▶ **ОТРЫВОК ДЛЯ ЧТЕНИЯ**:
——
В истории русской культуры мы можем узнать все элементы, определившие собой западную культуру. Только способ их сочетания и раскрытия был иной.
Поскольку на Западе идеи имели длительные периоды роста и созревания, и медленно завоевывали жизнь, — постольку в истории русской культуры идеи являлись революционным путем, — они привносились в готовом виде и почти насильственно прививались к русской культуре.
Русская культура всегда ломалась, кромсалась, а потом доходила до завершения каждой идеи.
Все доводилось до конца.
Для русской культуры характерно крещение Руси в днепровских водах.
Революционно, молниеносно, почти без периода предварительного созревания, было дано христианство древней Руси. Было дано не постепенной подготовкой умов, не целым рядом подготовительных десятилетий, а как вся полнота — целиком.
Языческие боги не отступали медленно перед победоносным крестом, а Перун был низвержен во всем своем всемогуществе. Никакой «алтарь неведомому Богу» не высился до этого около него. Удар Перуну был нанесен без предупреждения и прямо в лоб.
И на Руси загорелся не только свет, а истинный пожар христианства.
Через Киевскую Русь в Московскую, минуя теснины татарщины, было перенесено русской культурой наследие Византии.
И наследие это было взято не в какой-либо части, а все целиком.
Православие целиком определило русскую духовную культуру.
А мирские, человеческие домыслы Византии, великая Константинова утопия, заменившая крест мечом, определила сознание Московской Руси.
— Москва — третий Рим. Четвертому не бывать.
——
▶ **ЧТО СДЕЛАТЬ 1**: В отрывке о русской культуре возьми кусок от «Революционно, молниеносно, почти» до «русскую духовную культуру.» включительно и замени в нем «Православие» на «Христианство».
▶ **ЧТО СДЕЛАТЬ 2**: В каких водах, по отрывку о русской культуре, произошло крещение Руси?

▶ **ФРАГМЕНТ ДАННЫХ**:
——
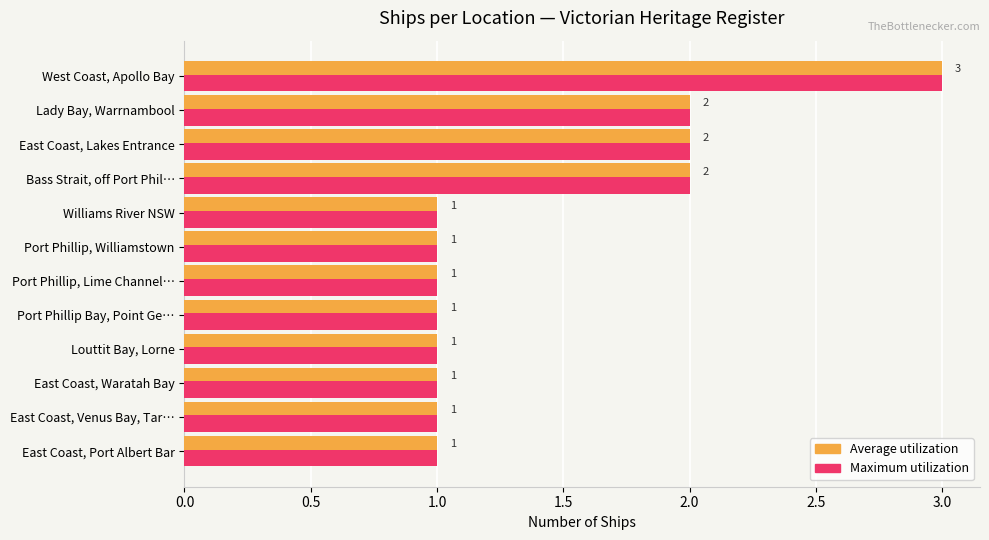

How many data points does each series have?

12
——
▶ **ТВОЙ ОТВЕТ 1**:
Революционно, молниеносно, почти без периода предварительного созревания, было дано христианство древней Руси. Было дано не постепенной подготовкой умов, не целым рядом подготовительных десятилетий, а как вся полнота — целиком.
Языческие боги не отступали медленно перед победоносным крестом, а Перун был низвержен во всем своем всемогуществе. Никакой «алтарь неведомому Богу» не высился до этого около него. Удар Перуну был нанесен без предупреждения и прямо в лоб.
И на Руси загорелся не только свет, а истинный пожар христианства.
Через Киевскую Русь в Московскую, минуя теснины татарщины, было перенесено русской культурой наследие Византии.
И наследие это было взято не в какой-либо части, а все целиком.
Христианство целиком определило русскую духовную культуру.

▶ **ТВОЙ ОТВЕТ 2**: В днепровских водах.